LIST OF TASKS:
(1) In the case report on a postpartum hemorrhage, why was angiography performed? Answer in one to three sentences.
(2) Answer these questions from the case report on a postpartum hemorrhage:
(a) Which procedure does the report call effective and minimally invasive in managing postpartum hemorrhage?
(b) Which arteries fed the aneurysms found at the lower vagina?
(c) How many days was the patient hospitalized before she recovered well?

*** EXCERPT ***

Background: Failure of the primary management at controlling the post-partum hemorrhage (PPH) is occasionally encountered. A catastrophic cause of PPH as vagina arterial aneurysms with AVF is rare and not reported in English literature.
Case presentations: We present a 34-year-old woman of arterial aneurysms with arteriovenous fistulas (AVF) at bilateral lower vagina causing intractable PPH with aggressive bleeding. By trans-arterial embolization (TAE) the bleeding is successfully controlled, and patient then could recover smoothly.
Conclusion: These vascular anomalies being fierce culprit of the PPH would result in primary management failure. Knowledge of the possible etiology of post-partum hemorrhage is crucial for treatment management. This case report aims to point out a pivotal role of TAE at detecting and treating this unusual cause of PPH.
Postpartum hemorrhage is a major cause of maternal morbidity and mortality, worldwide(1). PPH is often clinically assessed by the care givers, particularly at the emergent situation(2). The usual etiologies of PPH include genital tract laceration, uterus atony, uterine rupture, placenta retention, coagulopathy(3–5). Of these, the vascular injury and anomalies such as aneurysm, arteriovenous fistula (AVF) and arteriovenous malformation (AVM) are fierce culprits(6), and vagina arterial aneurysms with AVF in this presented case is rarely seen. Trans-arterial embolization (TAE) is an effective and minimally invasive procedure in managing the PPH(3, 4). Here, we present a case of lower vaginal arterial aneurysm with AVF causing aggressive PPH successfully controlled by TAE after failure of the primary management.
A 34-year-old woman with obstetric history of G3P0AA2 was 38 + weeks pregnant and otherwise healthy. She was admitted for vaginal delivery after spontaneous rupture of the amniotic membranes. Primary post-partum hemorrhage (PPH) occurred after delivery; initial medical management was ineffective. After blood transfusion and vaginal packing with surgical pads, she returned to normotensive status temporarily. As vaginal bleeding persisted, angiography was performed by which arterial aneurysms with AVFs (Fig. 1) fed by the internal pudendal arteries (Fig. 2) were discovered at the bilateral lower vagina. Hemostasis was achieved by TAE of the aneurysms with metallic coils at each of the distal internal pudendal artery. After 5 days of hospitalization, she recovered well, and a rechecked angiography 3 months later revealed obliteration of the vascular lesions (Fig. 3).

*** GIVEN ENTRIES ***

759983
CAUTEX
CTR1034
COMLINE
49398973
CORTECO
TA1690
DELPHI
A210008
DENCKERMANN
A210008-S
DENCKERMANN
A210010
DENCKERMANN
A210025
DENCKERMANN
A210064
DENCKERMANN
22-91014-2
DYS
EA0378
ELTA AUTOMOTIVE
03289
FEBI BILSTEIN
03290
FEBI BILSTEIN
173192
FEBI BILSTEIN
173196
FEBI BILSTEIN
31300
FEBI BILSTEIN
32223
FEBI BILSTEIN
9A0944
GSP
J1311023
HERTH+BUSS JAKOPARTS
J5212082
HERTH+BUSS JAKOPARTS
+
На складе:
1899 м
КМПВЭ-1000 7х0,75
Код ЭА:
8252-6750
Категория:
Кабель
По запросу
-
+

***
*** GIVEN ENTRIES ***

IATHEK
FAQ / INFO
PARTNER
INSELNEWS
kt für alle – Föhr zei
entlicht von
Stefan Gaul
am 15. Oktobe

***
*** GIVEN ENTRIES ***

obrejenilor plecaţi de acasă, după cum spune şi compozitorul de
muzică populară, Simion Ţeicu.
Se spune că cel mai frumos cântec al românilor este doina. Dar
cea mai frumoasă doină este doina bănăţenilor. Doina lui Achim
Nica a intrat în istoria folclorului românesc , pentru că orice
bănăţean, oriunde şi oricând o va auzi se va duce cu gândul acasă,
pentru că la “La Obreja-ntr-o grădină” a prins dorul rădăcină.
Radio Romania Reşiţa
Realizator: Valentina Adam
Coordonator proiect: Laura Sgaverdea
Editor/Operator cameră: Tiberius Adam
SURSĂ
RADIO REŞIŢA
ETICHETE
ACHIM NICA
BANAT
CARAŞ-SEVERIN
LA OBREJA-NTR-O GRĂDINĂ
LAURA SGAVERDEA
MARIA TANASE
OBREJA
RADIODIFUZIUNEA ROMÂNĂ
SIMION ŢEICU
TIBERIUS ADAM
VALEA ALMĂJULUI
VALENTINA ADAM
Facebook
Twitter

***

ANSWER SECTION:
(1) Angiography was performed because the vaginal bleeding persisted. Initial medical management had been ineffective, and blood transfusion and vaginal packing with surgical pads had restored normal blood pressure only temporarily.

(2)
(a) Trans-arterial embolization (TAE).
(b) The internal pudendal arteries.
(c) Five days.